Message67841
Facundo:
I understand now. You mean every unique float number used will be an object
in memory. And never been released until Python quit. Is there any way to
reclaim these memory? We need 3G memory to create a list of 100million
randum numbers.
Thank you very much,
Grant
On Sun, Jun 8, 2008 at 11:59 AM, Facundo Batista <report@bugs.python.org>
wrote:
>
> Facundo Batista <facundo@taniquetil.com.ar> added the comment:
>
> So, 0.0 would be cached, and the 414m+384m would be from the list
> itself, right? I tried,
>
> >>> data = [(1.0/i) for i in xrange(1,100000000)]
>
> And the memory consumption was the big one.
>
> Grant, the 800 MB is taken by ONE 0.0, and a list of zillion positions.
>
> Furthermore, I did:
>
> >>> for x in xrange(100000000):
> ... i = random()

## Required task a
According to the bug-report message, how much memory does Grant say is needed to create a list of 100 million random numbers?

## Data listing
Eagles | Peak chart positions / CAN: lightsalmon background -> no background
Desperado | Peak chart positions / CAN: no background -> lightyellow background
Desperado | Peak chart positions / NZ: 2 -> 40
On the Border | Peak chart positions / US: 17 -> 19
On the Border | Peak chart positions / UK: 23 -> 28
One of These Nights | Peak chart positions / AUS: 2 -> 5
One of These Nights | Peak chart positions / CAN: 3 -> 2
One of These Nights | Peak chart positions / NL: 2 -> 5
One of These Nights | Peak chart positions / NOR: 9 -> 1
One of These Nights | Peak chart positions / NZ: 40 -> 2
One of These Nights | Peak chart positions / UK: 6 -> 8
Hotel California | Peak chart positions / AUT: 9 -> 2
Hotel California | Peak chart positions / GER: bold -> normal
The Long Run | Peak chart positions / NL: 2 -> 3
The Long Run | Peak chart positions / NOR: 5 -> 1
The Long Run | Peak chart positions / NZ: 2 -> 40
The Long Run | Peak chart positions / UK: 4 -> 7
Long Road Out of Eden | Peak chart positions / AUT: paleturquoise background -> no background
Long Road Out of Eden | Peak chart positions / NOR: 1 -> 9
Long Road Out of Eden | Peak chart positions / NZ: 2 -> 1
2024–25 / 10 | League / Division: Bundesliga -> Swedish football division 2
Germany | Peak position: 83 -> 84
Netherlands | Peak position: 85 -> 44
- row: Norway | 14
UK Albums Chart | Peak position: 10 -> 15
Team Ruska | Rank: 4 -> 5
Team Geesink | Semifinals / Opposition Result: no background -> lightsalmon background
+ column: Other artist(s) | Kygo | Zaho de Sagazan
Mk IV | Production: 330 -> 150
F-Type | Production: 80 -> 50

## Required task b
Reproduce the entries word for word, starting at the first one and ending at the line that contains "One of These Nights | Peak chart positions / NL: 2", with both of those lines included.

## Correct response a
3G of memory.

## Correct response b
Eagles | Peak chart positions / CAN: lightsalmon background -> no background
Desperado | Peak chart positions / CAN: no background -> lightyellow background
Desperado | Peak chart positions / NZ: 2 -> 40
On the Border | Peak chart positions / US: 17 -> 19
On the Border | Peak chart positions / UK: 23 -> 28
One of These Nights | Peak chart positions / AUS: 2 -> 5
One of These Nights | Peak chart positions / CAN: 3 -> 2
One of These Nights | Peak chart positions / NL: 2 -> 5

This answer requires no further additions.